Okay, I can accept that, but they ignore so much evidence to the contrary. It appears that our ancestors ten million years ago were not African at all.
Sci-Tech Daily reports:
A recent discovery of a fossilized ape from a site in Turkey, aged 8.7 million years, is challenging long-accepted ideas of human origins. This finding supports the hypothesis that the forebears of African apes and humans may have evolved in Europe and later migrated to Africa approximately 7 to 9 million years ago.Those were apes, but the first ancestors who were identifiably human were Neanderthals living in Europe.The findings establish Anadoluvius turkae as a branch of the part of the evolutionary tree that gave rise to chimpanzees, bonobos, gorillas, and humans. Although African apes today are only known from Africa, as are the earliest known humans, the study’s authors ... conclude that the ancestors of both came from Europe and the eastern Mediterranean.

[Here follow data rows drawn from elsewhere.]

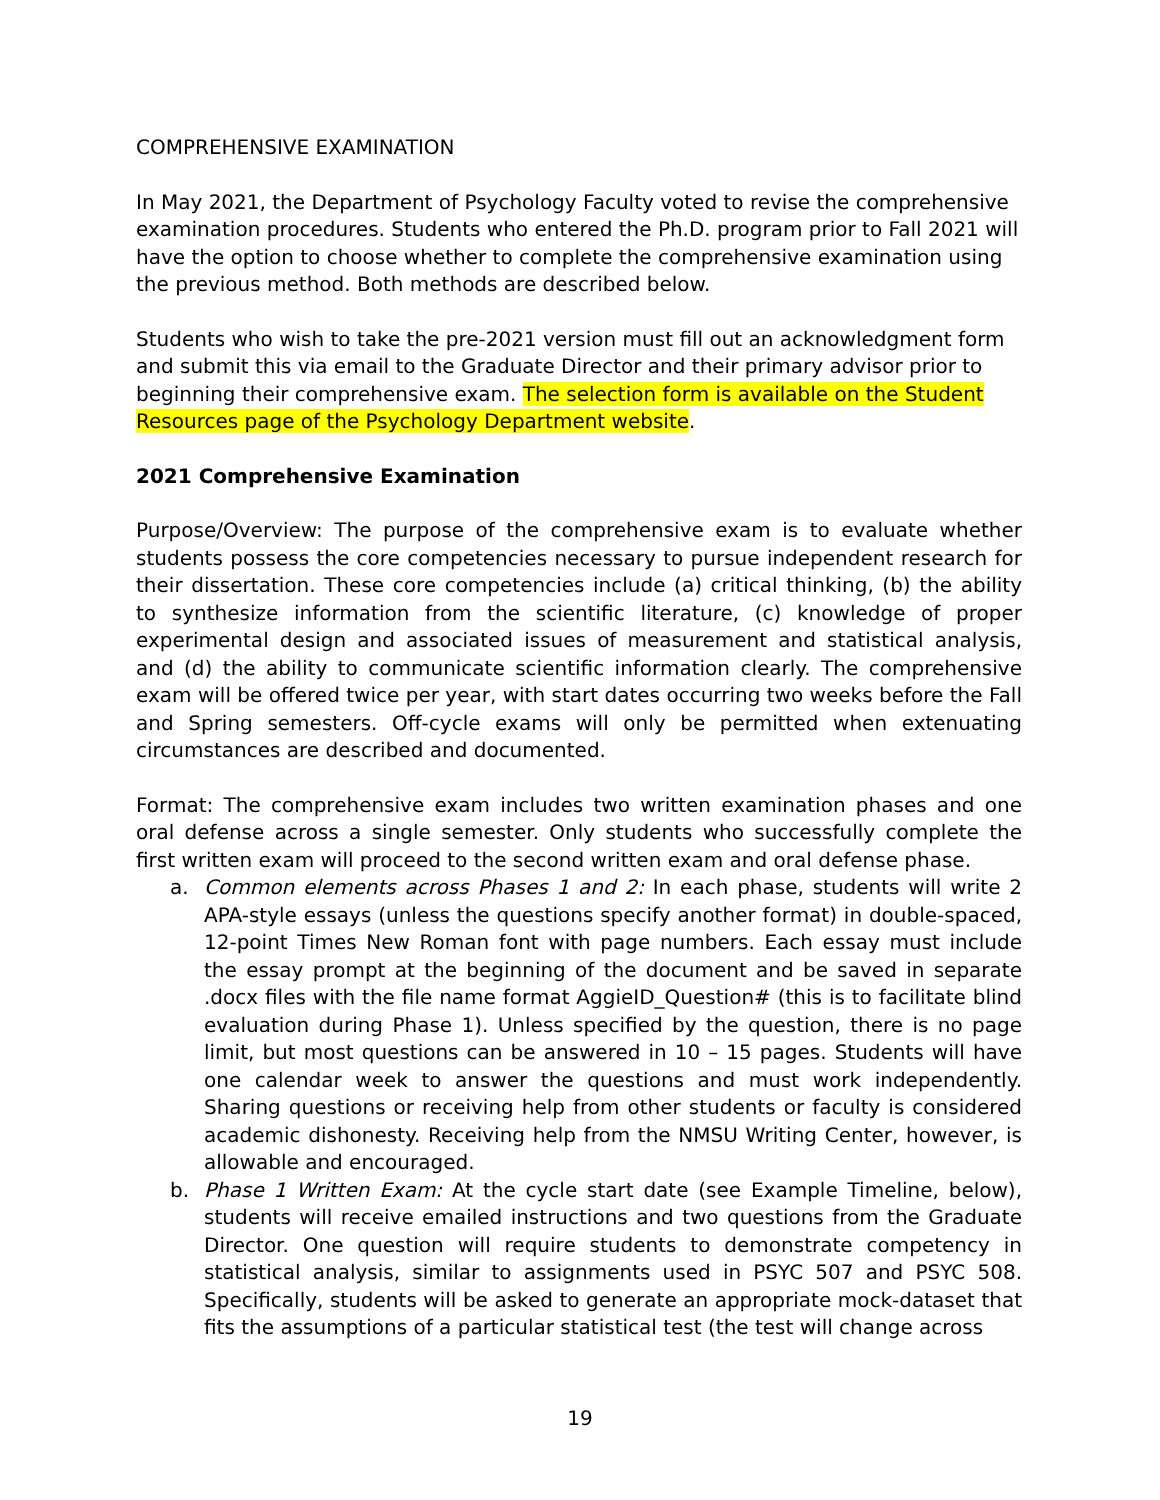COMPREHENSIVE EXAMINATION
In May 2021, the Department of Psychology Faculty voted to revise the comprehensive examination procedures. Students who entered the Ph.D. program prior to Fall 2021 will have the option to choose whether to complete the comprehensive examination using the previous method. Both methods are described below.
Students who wish to take the pre-2021 version must fill out an acknowledgment form and submit this via email to the Graduate Director and their primary advisor prior to beginning their comprehensive exam. The selection form is available on the Student Resources page of the Psychology Department website.
2021 Comprehensive Examination
Purpose/Overview: The purpose of the comprehensive exam is to evaluate whether students possess the core competencies necessary to pursue independent research for their dissertation. These core competencies include (a) critical thinking, (b) the ability to synthesize information from the scientific literature, (c) knowledge of proper experimental design and associated issues of measurement and statistical analysis, and (d) the ability to communicate scientific information clearly. The comprehensive exam will be offered twice per year, with start dates occurring two weeks before the Fall and Spring semesters. Off-cycle exams will only be permitted when extenuating circumstances are described and documented.
Format: The comprehensive exam includes two written examination phases and one oral defense across a single semester. Only students who successfully complete the first written exam will proceed to the second written exam and oral defense phase.
a. Common elements across Phases 1 and 2: In each phase, students will write 2 APA-style essays (unless the questions specify another format) in double-spaced, 12-point Times New Roman font with page numbers. Each essay must include the essay prompt at the beginning of the document and be saved in separate .docx files with the file name format AggieID_Question# (this is to facilitate blind evaluation during Phase 1). Unless specified by the question, there is no page limit, but most questions can be answered in 10 – 15 pages. Students will have one calendar week to answer the questions and must work independently. Sharing questions or receiving help from other students or faculty is considered academic dishonesty. Receiving help from the NMSU Writing Center, however, is allowable and encouraged.
b. Phase 1 Written Exam: At the cycle start date (see Example Timeline, below), students will receive emailed instructions and two questions from the Graduate Director. One question will require students to demonstrate competency in statistical analysis, similar to assignments used in PSYC 507 and PSYC 508. Specifically, students will be asked to generate an appropriate mock-dataset that fits the assumptions of a particular statistical test (the test will change across
19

Anadoluvius and other fossil apes from nearby Greece (Ouranopithecus) and Bulgaria (Graecopithecus) form a group that comes closest in many details of anatomy and ecology to the earliest known hominins, or humans. The new fossils are the best-preserved specimens of this group of early hominines and provide the strongest evidence to date that the group originated in Europe and later dispersed into Africa.

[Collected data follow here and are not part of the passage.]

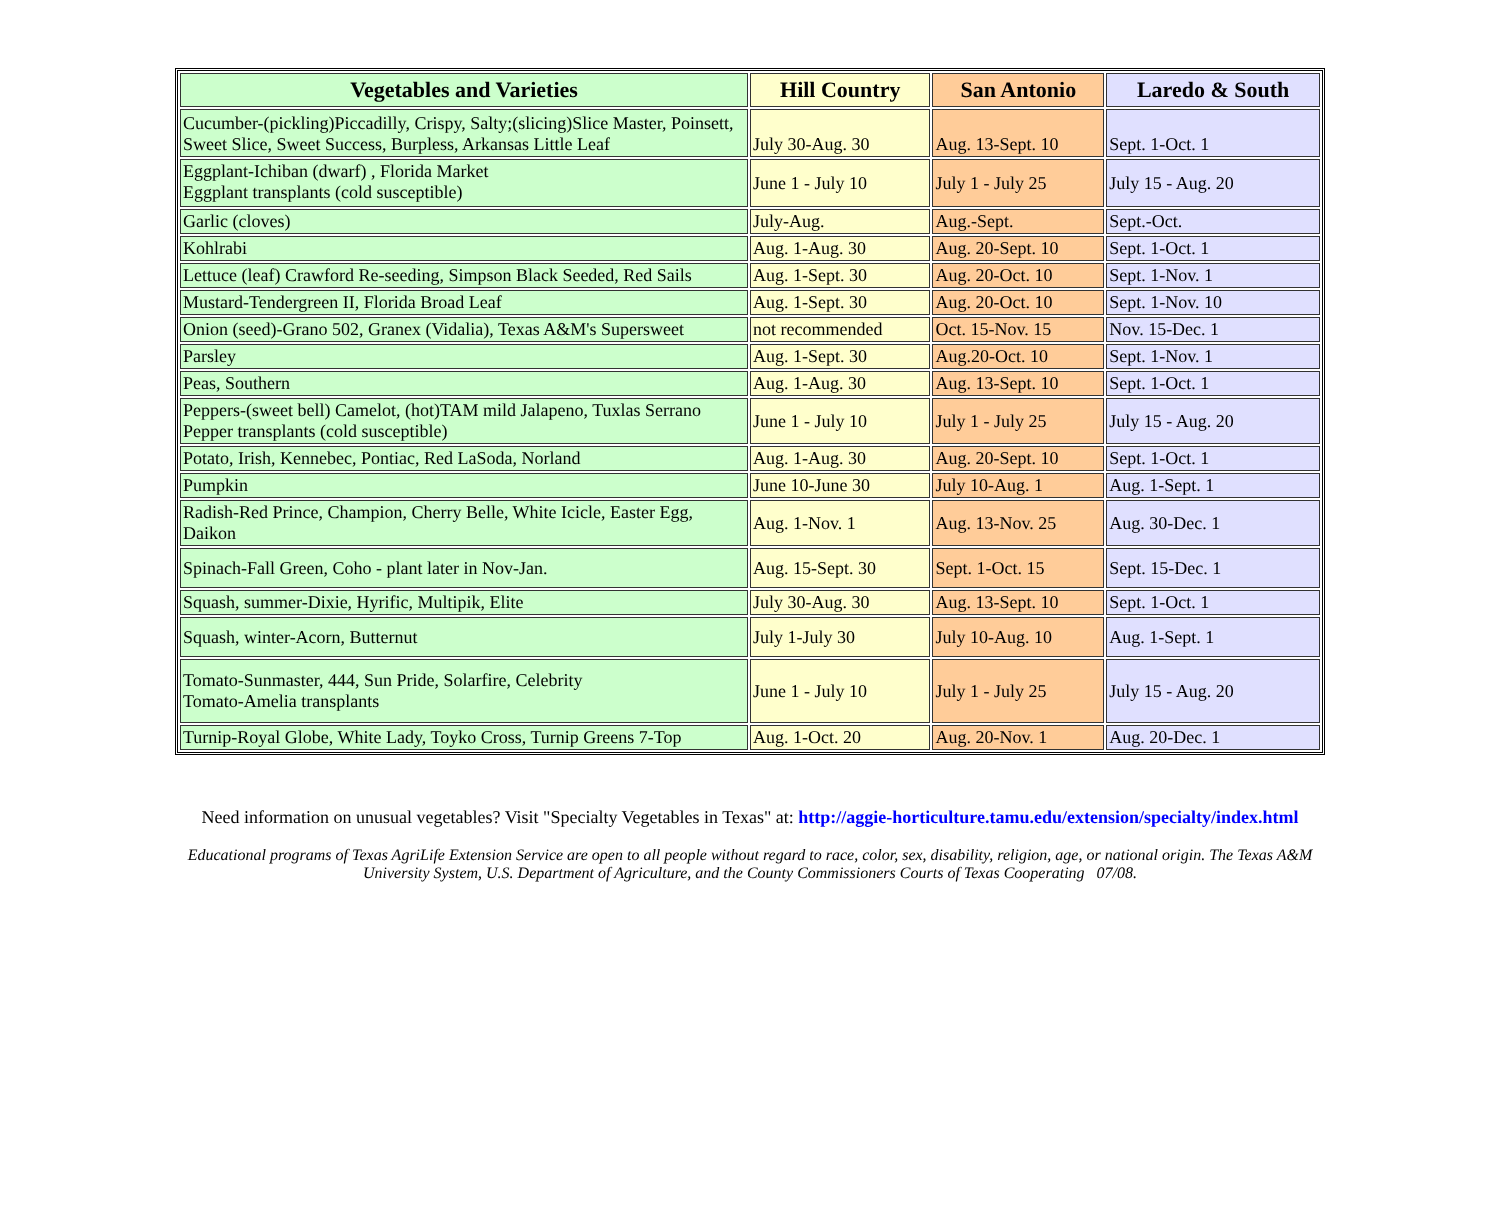| Vegetables and Varieties | Hill Country | San Antonio | Laredo & South |
| --- | --- | --- | --- |
| Cucumber-(pickling)Piccadilly, Crispy, Salty;(slicing)Slice Master, Poinsett, Sweet Slice, Sweet Success, Burpless, Arkansas Little Leaf | July 30-Aug. 30 | Aug. 13-Sept. 10 | Sept. 1-Oct. 1 |
| Eggplant-Ichiban (dwarf) , Florida Market Eggplant transplants (cold susceptible) | June 1 - July 10 | July 1 - July 25 | July 15 - Aug. 20 |
| Garlic (cloves) | July-Aug. | Aug.-Sept. | Sept.-Oct. |
| Kohlrabi | Aug. 1-Aug. 30 | Aug. 20-Sept. 10 | Sept. 1-Oct. 1 |
| Lettuce (leaf) Crawford Re-seeding, Simpson Black Seeded, Red Sails | Aug. 1-Sept. 30 | Aug. 20-Oct. 10 | Sept. 1-Nov. 1 |
| Mustard-Tendergreen II, Florida Broad Leaf | Aug. 1-Sept. 30 | Aug. 20-Oct. 10 | Sept. 1-Nov. 10 |
| Onion (seed)-Grano 502, Granex (Vidalia), Texas A&M's Supersweet | not recommended | Oct. 15-Nov. 15 | Nov. 15-Dec. 1 |
| Parsley | Aug. 1-Sept. 30 | Aug.20-Oct. 10 | Sept. 1-Nov. 1 |
| Peas, Southern | Aug. 1-Aug. 30 | Aug. 13-Sept. 10 | Sept. 1-Oct. 1 |
| Peppers-(sweet bell) Camelot, (hot)TAM mild Jalapeno, Tuxlas Serrano Pepper transplants (cold susceptible) | June 1 - July 10 | July 1 - July 25 | July 15 - Aug. 20 |
| Potato, Irish, Kennebec, Pontiac, Red LaSoda, Norland | Aug. 1-Aug. 30 | Aug. 20-Sept. 10 | Sept. 1-Oct. 1 |
| Pumpkin | June 10-June 30 | July 10-Aug. 1 | Aug. 1-Sept. 1 |
| Radish-Red Prince, Champion, Cherry Belle, White Icicle, Easter Egg, Daikon | Aug. 1-Nov. 1 | Aug. 13-Nov. 25 | Aug. 30-Dec. 1 |
| Spinach-Fall Green, Coho - plant later in Nov-Jan. | Aug. 15-Sept. 30 | Sept. 1-Oct. 15 | Sept. 15-Dec. 1 |
| Squash, summer-Dixie, Hyrific, Multipik, Elite | July 30-Aug. 30 | Aug. 13-Sept. 10 | Sept. 1-Oct. 1 |
| Squash, winter-Acorn, Butternut | July 1-July 30 | July 10-Aug. 10 | Aug. 1-Sept. 1 |
| Tomato-Sunmaster, 444, Sun Pride, Solarfire, Celebrity Tomato-Amelia transplants | June 1 - July 10 | July 1 - July 25 | July 15 - Aug. 20 |
| Turnip-Royal Globe, White Lady, Toyko Cross, Turnip Greens 7-Top | Aug. 1-Oct. 20 | Aug. 20-Nov. 1 | Aug. 20-Dec. 1 |
Need information on unusual vegetables? Visit "Specialty Vegetables in Texas" at: http://aggie-horticulture.tamu.edu/extension/specialty/index.html
Educational programs of Texas AgriLife Extension Service are open to all people without regard to race, color, sex, disability, religion, age, or national origin. The Texas A&M
University System, U.S. Department of Agriculture, and the County Commissioners Courts of Texas Cooperating 07/08.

The study’s detailed analysis also reveals that the Balkan and Anatolian apes evolved from ancestors in western and central Europe. With its more comprehensive data, the research provides evidence that these other apes were also hominines which means that it is more likely that the whole group evolved and diversified in Europe, rather than the alternative scenario in which separate branches of apes earlier moved independently into Europe from Africa over the course of several million years, and then went extinct without issue.
1 comment:
Roger,
There are so many holes in the fossil record, and anthropological theory, I would not think it sound reasoning to make much in terms of strong assertions about where humanity originated. They can't even pinpoint exactly when Aboriginals (worlds oldest civilization) arrived in Australia (50,000, to over 70,000 years ago) much less when or where humanity began.
I treat this entire issue as a signal to noise argument. Any signal we have of truth is utterly lost in a background of uncertainty, so no useful conclusions can be drawn.